• RECORDS FOR THE TASK

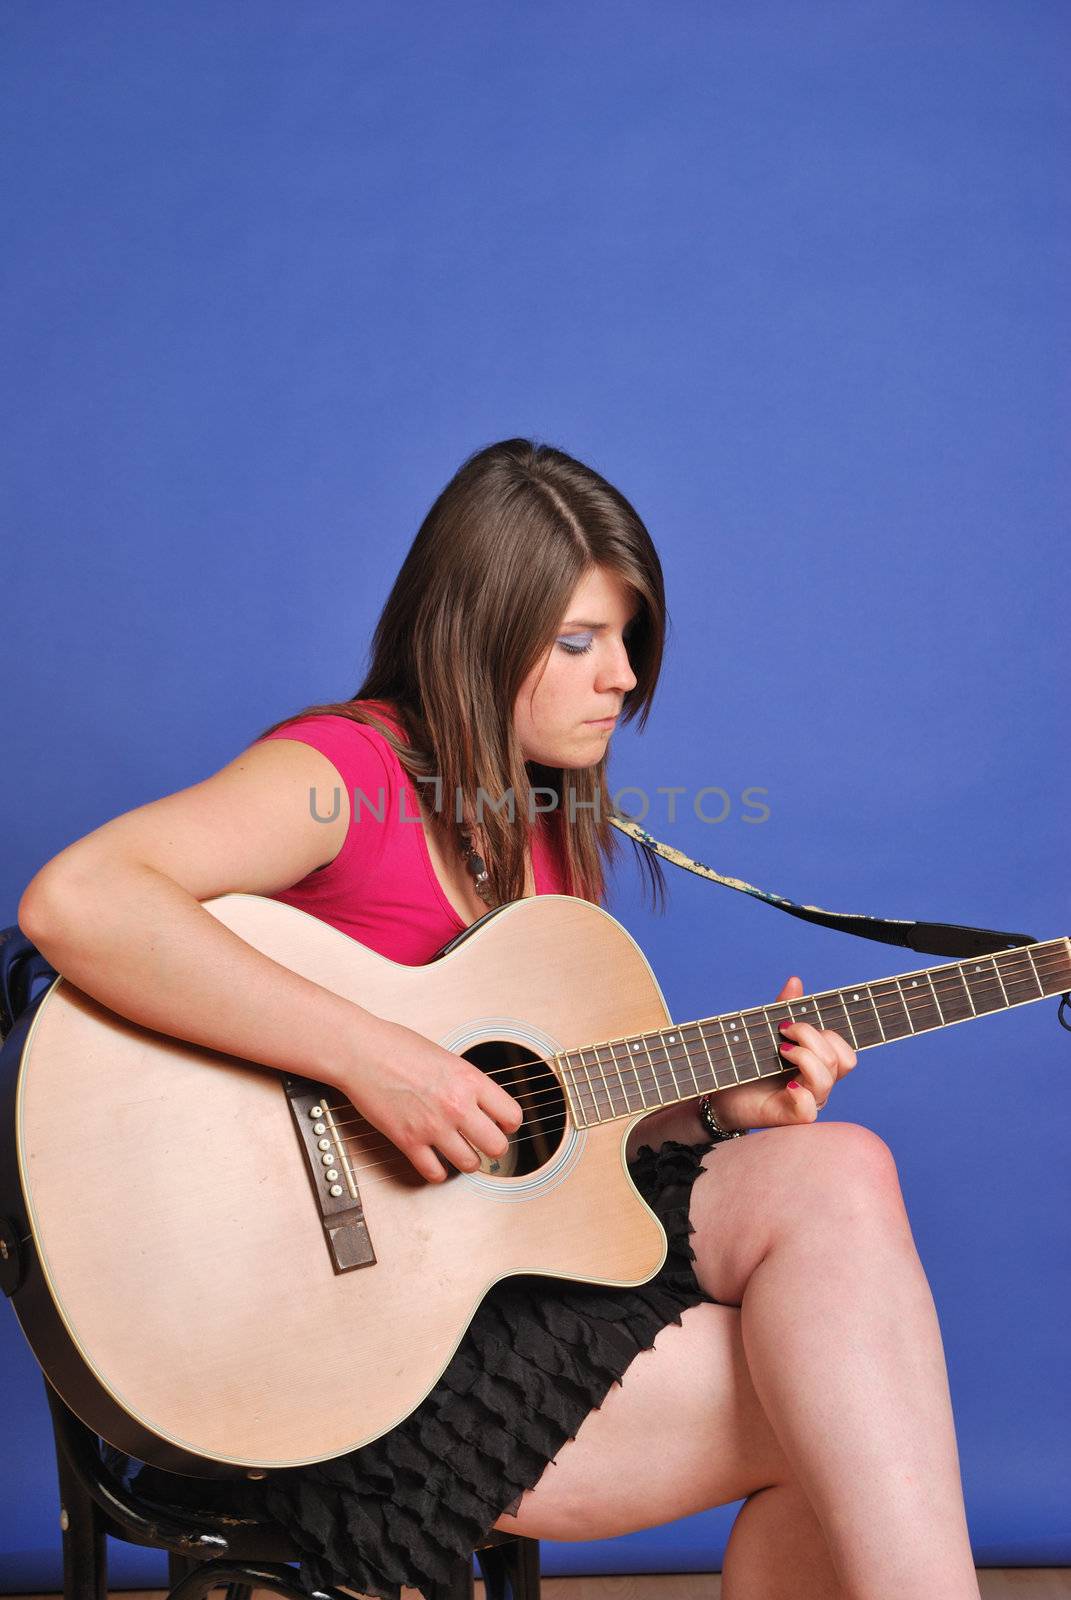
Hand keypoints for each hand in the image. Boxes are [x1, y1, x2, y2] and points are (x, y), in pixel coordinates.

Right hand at [341, 1016, 523, 1182]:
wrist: (362, 1052)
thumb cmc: (398, 1047)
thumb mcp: (446, 1057)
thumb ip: (466, 1082)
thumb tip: (480, 1102)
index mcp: (469, 1080)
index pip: (511, 1115)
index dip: (509, 1124)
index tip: (501, 1125)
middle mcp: (456, 1105)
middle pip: (496, 1147)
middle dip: (493, 1148)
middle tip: (484, 1143)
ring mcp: (433, 1126)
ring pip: (469, 1164)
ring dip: (466, 1161)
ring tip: (459, 1152)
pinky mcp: (408, 1141)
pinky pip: (434, 1173)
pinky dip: (437, 1172)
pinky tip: (434, 1160)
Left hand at [705, 974, 856, 1131]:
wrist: (721, 1091)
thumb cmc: (748, 1063)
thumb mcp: (767, 1031)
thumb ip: (784, 1008)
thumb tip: (795, 980)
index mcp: (819, 1067)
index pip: (845, 1054)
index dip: (824, 1034)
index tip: (789, 1024)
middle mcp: (819, 1086)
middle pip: (839, 1061)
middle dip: (810, 1037)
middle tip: (782, 1033)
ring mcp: (808, 1102)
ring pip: (826, 1080)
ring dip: (803, 1057)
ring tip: (780, 1051)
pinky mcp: (790, 1117)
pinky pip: (809, 1108)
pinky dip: (800, 1093)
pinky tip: (787, 1084)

• EXERCISE GOAL
Both ends included, copy word for word the lines from the top of the entries above through the line with "ring tip: (780, 1051)". No pictures.

• RESPONSE TO THIS EXERCISE
Hand keypoints for each hand in the image. Boxes are [x1, y1, x2, y2] and points are (x, y), in pixel coordinates.

Right hand at [341, 1016, 523, 1182]:
wrist: (362, 1052)
thumb cmc: (398, 1047)
thumb mcp: (446, 1057)
thumb ip: (466, 1082)
thumb tip: (480, 1102)
index mcp: (469, 1080)
index pip: (511, 1115)
index dip: (509, 1124)
index tip: (501, 1125)
middle mcp: (456, 1105)
middle pip: (496, 1147)
middle dip: (493, 1148)
middle tip: (484, 1143)
ring mcp: (433, 1126)
ring pip: (469, 1164)
ring dip: (466, 1161)
ring tip: (459, 1152)
pinky mcp: (408, 1141)
pinky pip: (434, 1173)
pinky dip: (437, 1172)
pinky tip: (434, 1160)
Left hand at [705, 974, 856, 1131]:
wrist: (721, 1091)
thumb cmc: (748, 1063)
thumb mcp: (767, 1031)
thumb ip: (784, 1008)
thumb tip: (795, 980)
index mcp: (819, 1067)
index pip: (845, 1054)
index dip: (824, 1034)
index tip: (789, 1024)
middle mcp: (819, 1086)
middle pip: (839, 1061)
middle dip: (810, 1037)
middle tip: (782, 1033)
ring mcp: (808, 1102)
ring pip: (826, 1080)
ring dip: (803, 1057)
ring tip: (780, 1051)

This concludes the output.